If you have a spare room in your house, or a room you could turn into a spare room, or even a room in your garden that you could use, there are quite a few different ways in which that room could make you money.
The two main ways in which a spare room in your house could be used to make you money are:
rent it out to others; use it yourself
Rent your spare room out to others for their own use:
1)
Rent out your spare room as a temporary storage place for people needing to keep some of their furniture or belongings in inbetween moving house
2)
Rent your spare room out to people wishing to give lessons or hold classes but don’t have their own spare room to use
3)
Rent out your spare room to people who have products to sell, as a little shop, even a little art gallery. Perhaps your client or clients cannot see to the customers themselves and you can see to the customers yourself and take commission for what you sell for your clients.
4)
Rent out your spare room to people who need a meeting place – small business groups or clubs that don’t require a meeting place as large as a conference hall or other hall, or to different hobby or social clubs that need a weekly or monthly meeting place.
5)
Rent your spare room out to people needing a place to hold a small party, particularly for parties like kitchen teas and stork parties.

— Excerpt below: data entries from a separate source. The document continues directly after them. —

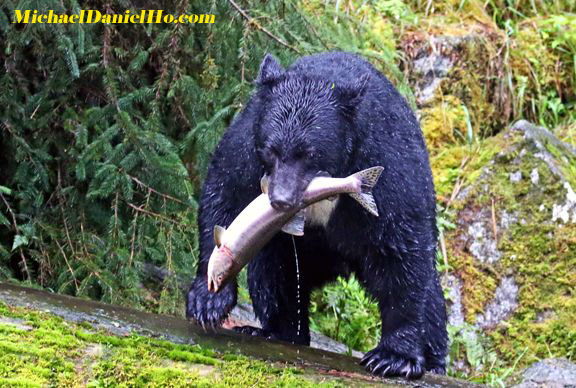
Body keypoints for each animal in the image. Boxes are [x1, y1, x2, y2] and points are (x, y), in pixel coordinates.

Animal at [187, 51, 448, 378]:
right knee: (273, 275)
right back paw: (277, 331)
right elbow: (224, 194)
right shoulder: (247, 141)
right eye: (272, 150)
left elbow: (401, 245)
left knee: (431, 295)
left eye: (309, 153)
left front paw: (394, 357)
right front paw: (208, 301)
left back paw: (435, 361)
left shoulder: (386, 158)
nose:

Making money from using the spare room yourself:
1)
Use the spare room as a little shop for yourself – neatly display whatever you are selling – your products could be art or photographs, picture frames, second hand books or other items you’ve been buying at auctions, pawn shops and second hand places, or from searching the for sale section of the local classifieds. Your products may be homemade crafts or edible goodies.
2)
Use the spare room to give classes. Be positive – you do know things other people don’t; you especially know things many children don’t know. Give kiddies craft classes, kiddies flower-arranging classes, kiddies cupcake icing classes.
3)
Use your spare room for merely supervising others: an after school homework class, or babysitting.
4)
Perform your service in your spare room: cut hair, cut or paint fingernails or toenails, give an exercise class, massage feet, sketch the person sitting in front of you, iron clothes and hang them up ready for collection.
5)
Use your spare room as a storage room for the products you’re renting or hiring out – theatre props, theatre or fancy dress costumes, dirtbins for special events, tablecloths and serving platters, bunting for cordoning off designated areas.
6)
Add a bed, microwave, fridge, kettle, and toaster and rent out the room to somebody who needs a place to live.